The European Central Bank has already been able to positively impact financing costs in the Eurozone just through the announcement about its latest round of quantitative easing. However, the ECB corporate bond buying program won’t be a “game-changer,” believe economists at Capital Economics.
ECB corporate bond buying to begin in Q2
European Economist Jack Allen said in his March 23 report titled “Are ECB corporate bond purchases a game-change?” that he doesn’t think the ECB corporate bond buying program will be “enough to generate a meaningful recovery in investment.” He does think just the idea of it is having some positive impact, however.
The European Central Bank announced that it plans to purchase investment-grade non-financial corporate bonds starting toward the end of the second quarter. The goal of the program is to improve the current financing environment, although the details of it haven’t been finalized yet. At the time of the announcement, ECB President Mario Draghi said they hadn’t yet decided about whether they would buy non-bank financial firms’ bonds, so Allen explained that it’s unclear just how big the market for “non-financial” debt is.
He notes that data from the ECB indicates that non-financial corporate debt in the Eurozone sits at about €900 billion. He estimates that approximately €500 billion of that or 5% of the Eurozone’s gross domestic product could be investment-grade. However, he also says that this amount doesn’t seem like much because the ECB’s total quantitative easing program is planned to amount to approximately 18% of the region’s GDP.
Just the idea of ECB corporate bond buying having an impact
Allen believes that there are early signs that only the prospect of EBC corporate bond buying is positively affecting this asset class. For example, he said there are reports indicating that firms are beginning to issue new debt as a result of the announcement. Further, he said corporate bond yields’ spread over German Bunds with equivalent maturities has declined by approximately 20 basis points since the ECB’s new QE round was announced.
ECB tries to boost investments
The Capital Economics Economist adds that it’s possible ECB corporate bond buying will more directly boost investments in the Eurozone, noting that this part of the region’s economy has been the weakest part of aggregate demand. He pointed out that in the fourth quarter of 2015, investment was still 13% under its peak before the financial crisis, going on to demonstrate that increases in issuances of corporate bonds have been linked with increased investments in the past.
Caution on ECB corporate bond buying
Allen warns though that it’s just too early to know if ECB corporate bond buying will actually work. For example, he said that in practice, the central bank can’t buy €500 billion in corporate bonds as there’s a 33% issue limit on governments that will probably also apply to corporate debt. Further, he noted that the European Central Bank has not explicitly said how many corporate bonds it will buy, and even if it did buy up to the issue limit, he estimates this at only about €165 billion, which amounts to only two months of asset purchases.

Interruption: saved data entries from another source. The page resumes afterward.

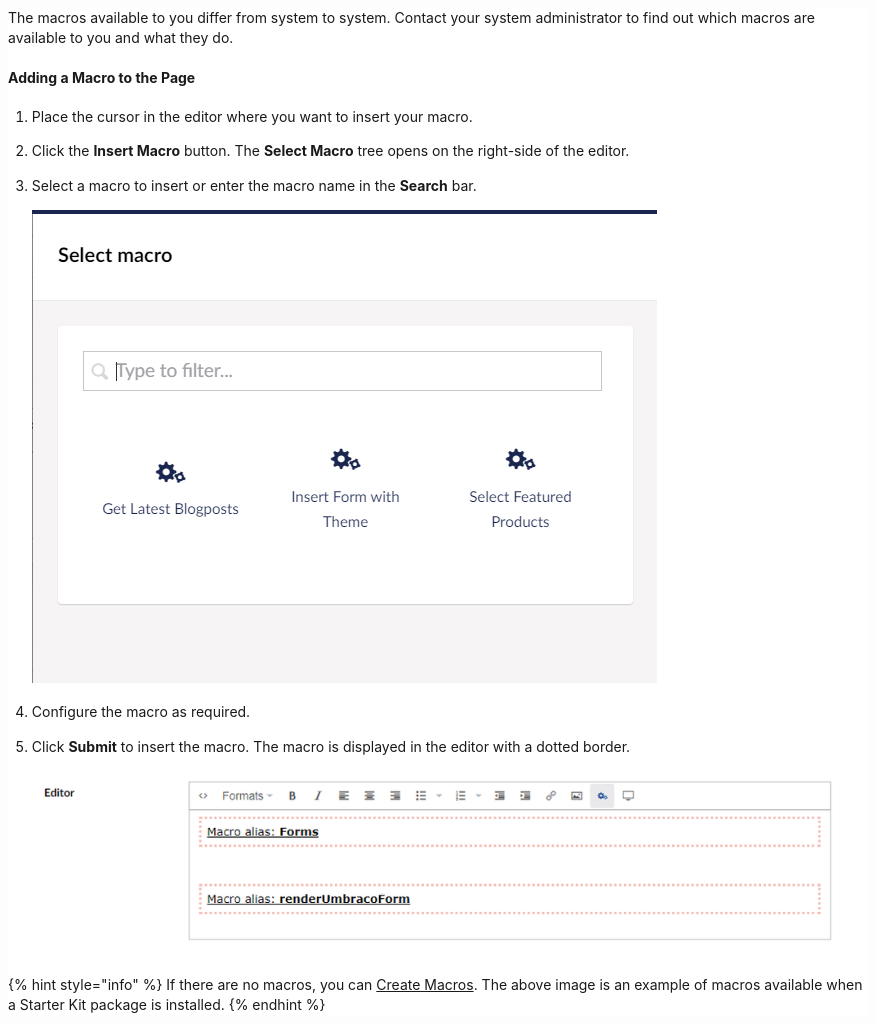 The macros available to you differ from system to system. Contact your system administrator to find out which macros are available to you and what they do.

#### Adding a Macro to the Page

1. Place the cursor in the editor where you want to insert your macro.
2. Click the **Insert Macro** button. The **Select Macro** tree opens on the right-side of the editor.
3.  Select a macro to insert or enter the macro name in the **Search** bar.

    ![Macro Picker](images/Select-a-macro.png)
4. Configure the macro as required.
5.  Click **Submit** to insert the macro. The macro is displayed in the editor with a dotted border.

    ![Macro Editor](images/Select-a-macro-v9.png)

{% hint style="info" %}
If there are no macros, you can [Create Macros](../../../reference/templating/macros/managing-macros.md#creating-macros). The above image is an example of macros available when a Starter Kit package is installed.
{% endhint %}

And then there’s the issue of yields. He said even if the central bank is able to spur further decline in yields, there’s no way to know right now if it will result in a “sustained, significant rise in borrowing and investment.” He said there’s not much evidence right now that firms are short on liquidity, and he pointed out that companies in the Eurozone usually depend more on bank loans, which can be secured at extremely low interest rates right now.
Allen noted also that last year corporate bond yields and spreads were actually lower although issuance remained weak even then. He added that usually investment runs behind economic recovery, which he described as “still fairly slow.” He believes that economic growth will ease this year and that, as a result, companies will continue to be cautious about new investments.
“In all, we doubt that corporate bond purchases will do much to boost growth and inflation,” he sums up. “But the ECB has shown that it is still willing to adjust its QE programme to facilitate further monetary easing. Sooner or later, that willingness is likely to be tested again.”